The Commission also speaks of the importance for Malta to tackle aggressive tax planning. The Chamber reiterates its position in favour of Malta’s fundamental right to defend its taxation system, stating that while it is a strong believer in the European project, it believes a ‘one-size-fits-all’ principle cannot be applied. Malta’s fiscal policy is not simply a way of collecting revenue but a tool to attract investment, stimulate growth and overcome its disadvantages of smallness and peripherality. The Malts Chamber hence calls on all political actors to pull the same rope on this issue in the interest of the country’s long term economic well-being.
In relation to Governance, the Chamber believes that steps have been undertaken by this administration but more effort can be done.
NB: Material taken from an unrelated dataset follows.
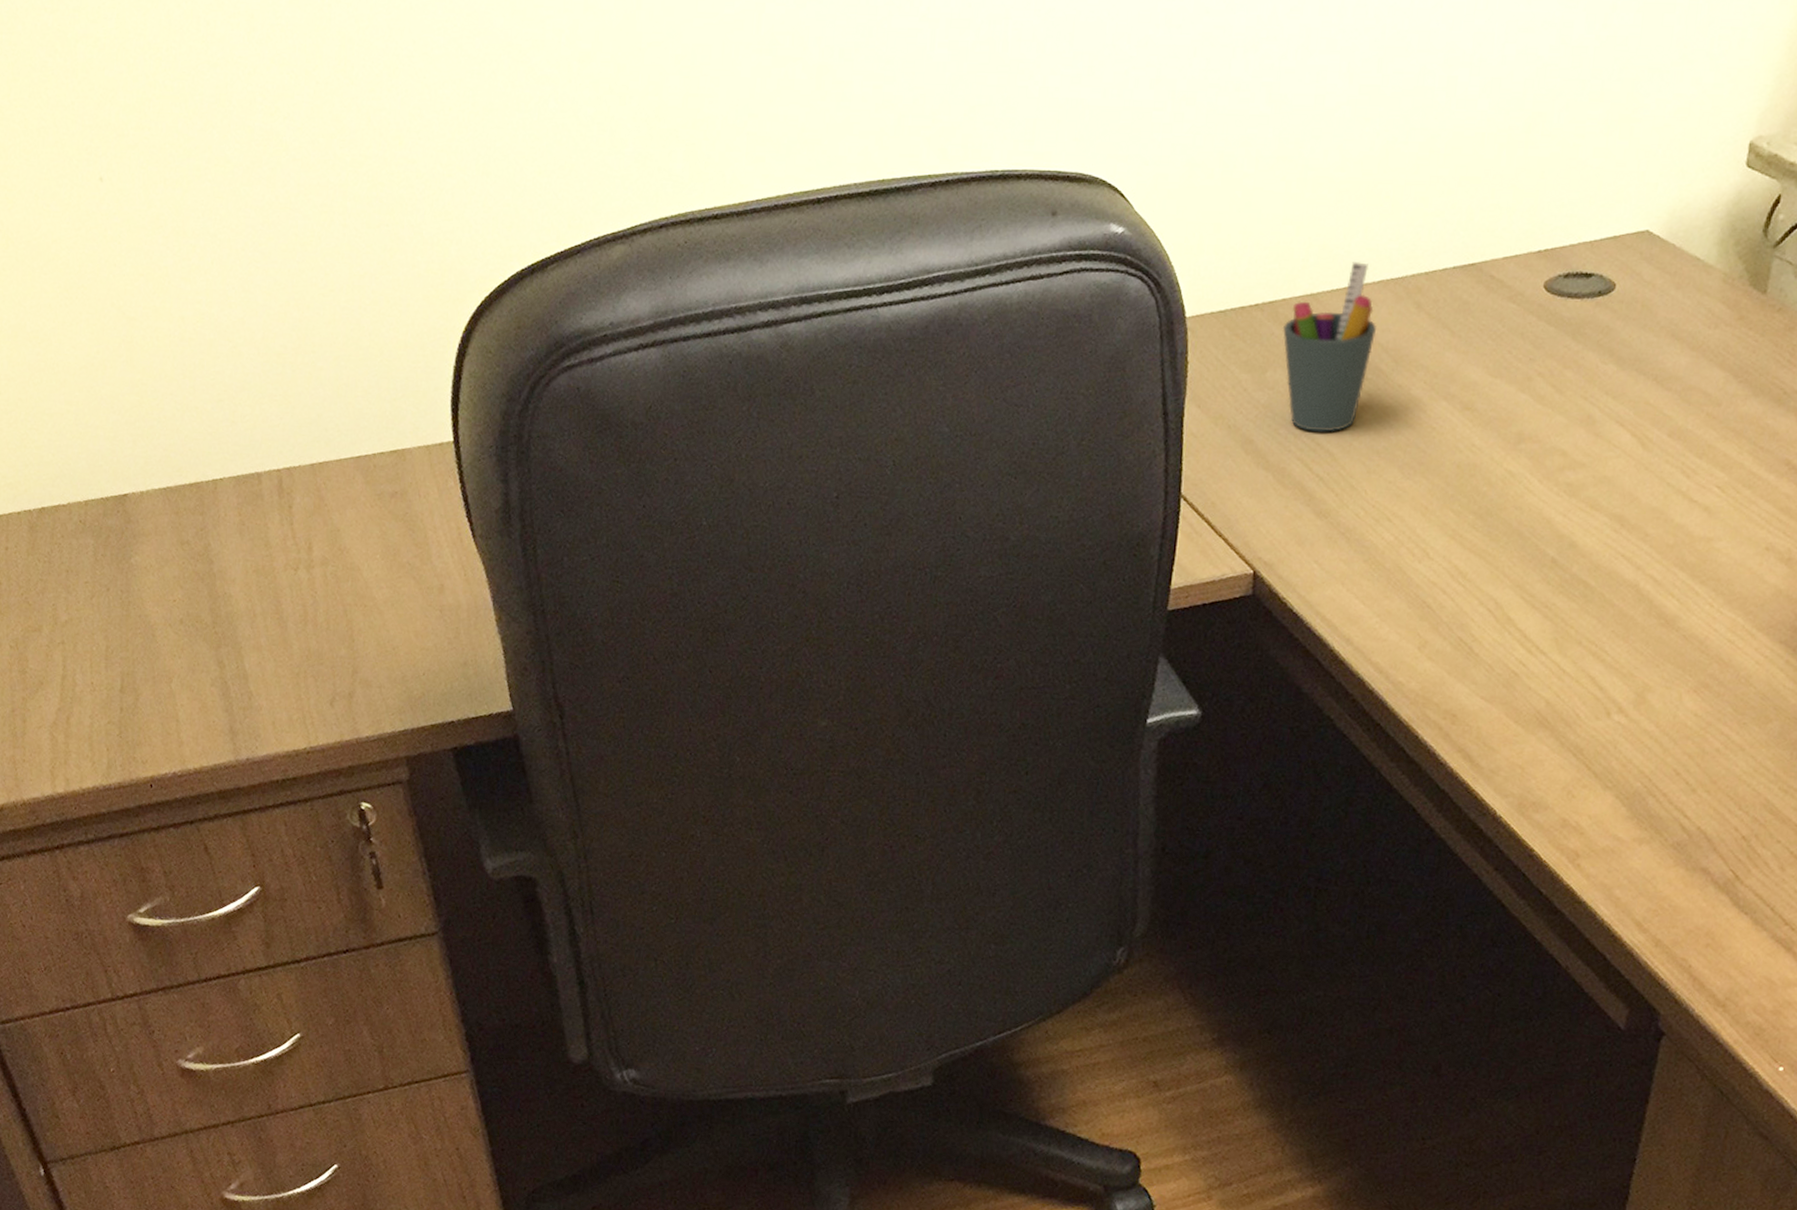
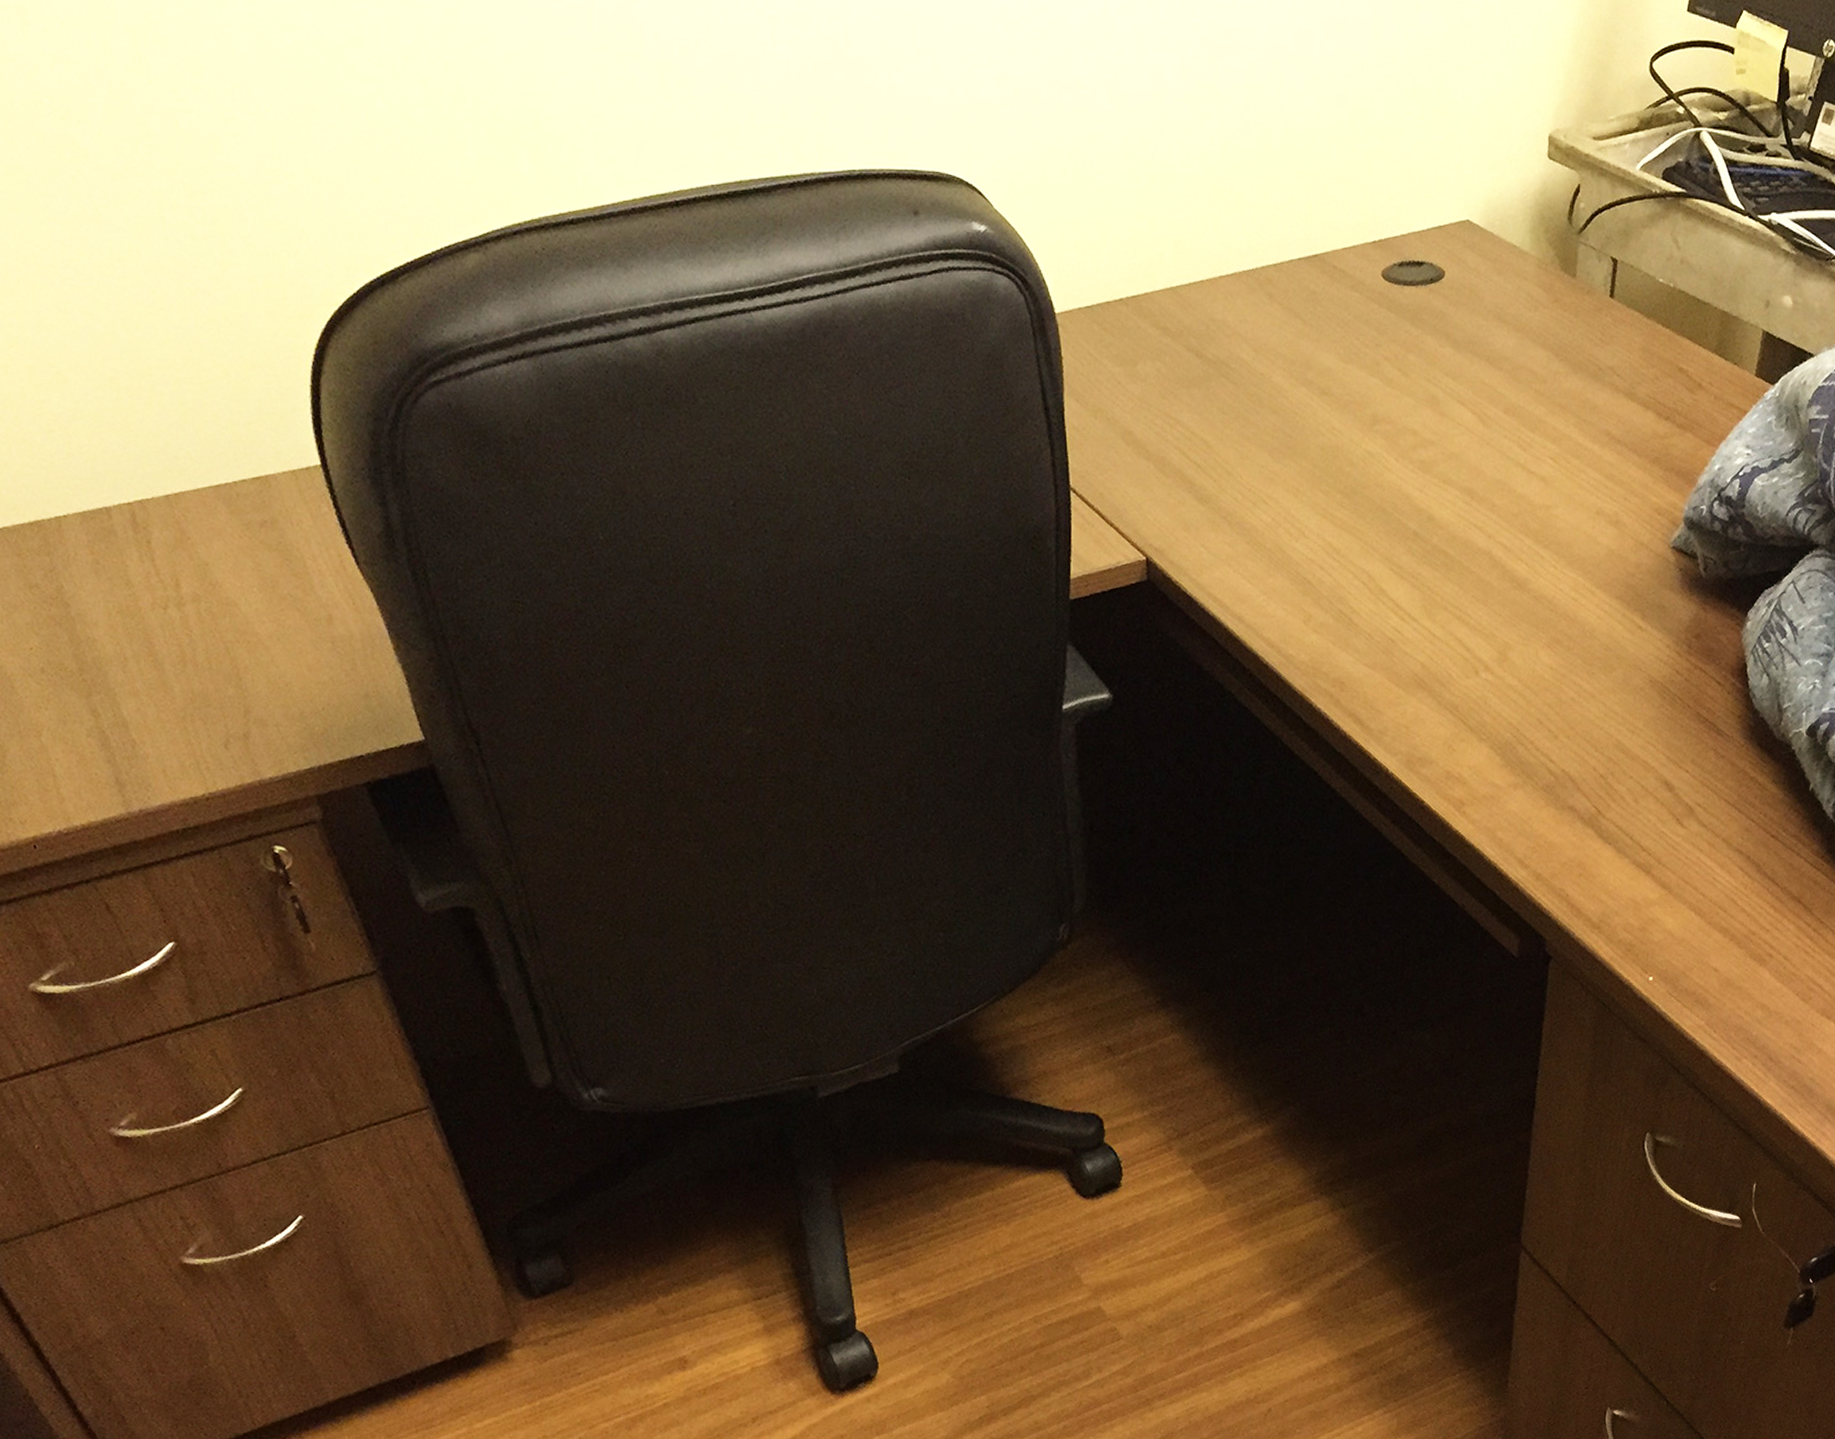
pen holder: present [1282,262,1376,432] -> none [1147,255,1234,421]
In its pre-electoral manifesto of 2017, the Chamber had made it clear that the country needs to operate in a scenario where checks and balances function properly, the rule of law reigns supreme and everyone plays on a level playing field.
Last but surely not least the Commission spoke of the need for the country to focus its investment -related economic policy towards Research and Innovation, and more sustainable resource-efficient economy.
The Chamber has advocated this new direction for many years and has in the past suggested the need to shift the country’s economy towards more higher value added not least by investing our proceeds from the Individual Investment Programme (IIP) and surplus towards sustainable transport management systems, R&D investment but also the expansion of the a green and sustainable economy and increase investment in future proofing our educational system especially in the STEM related skills.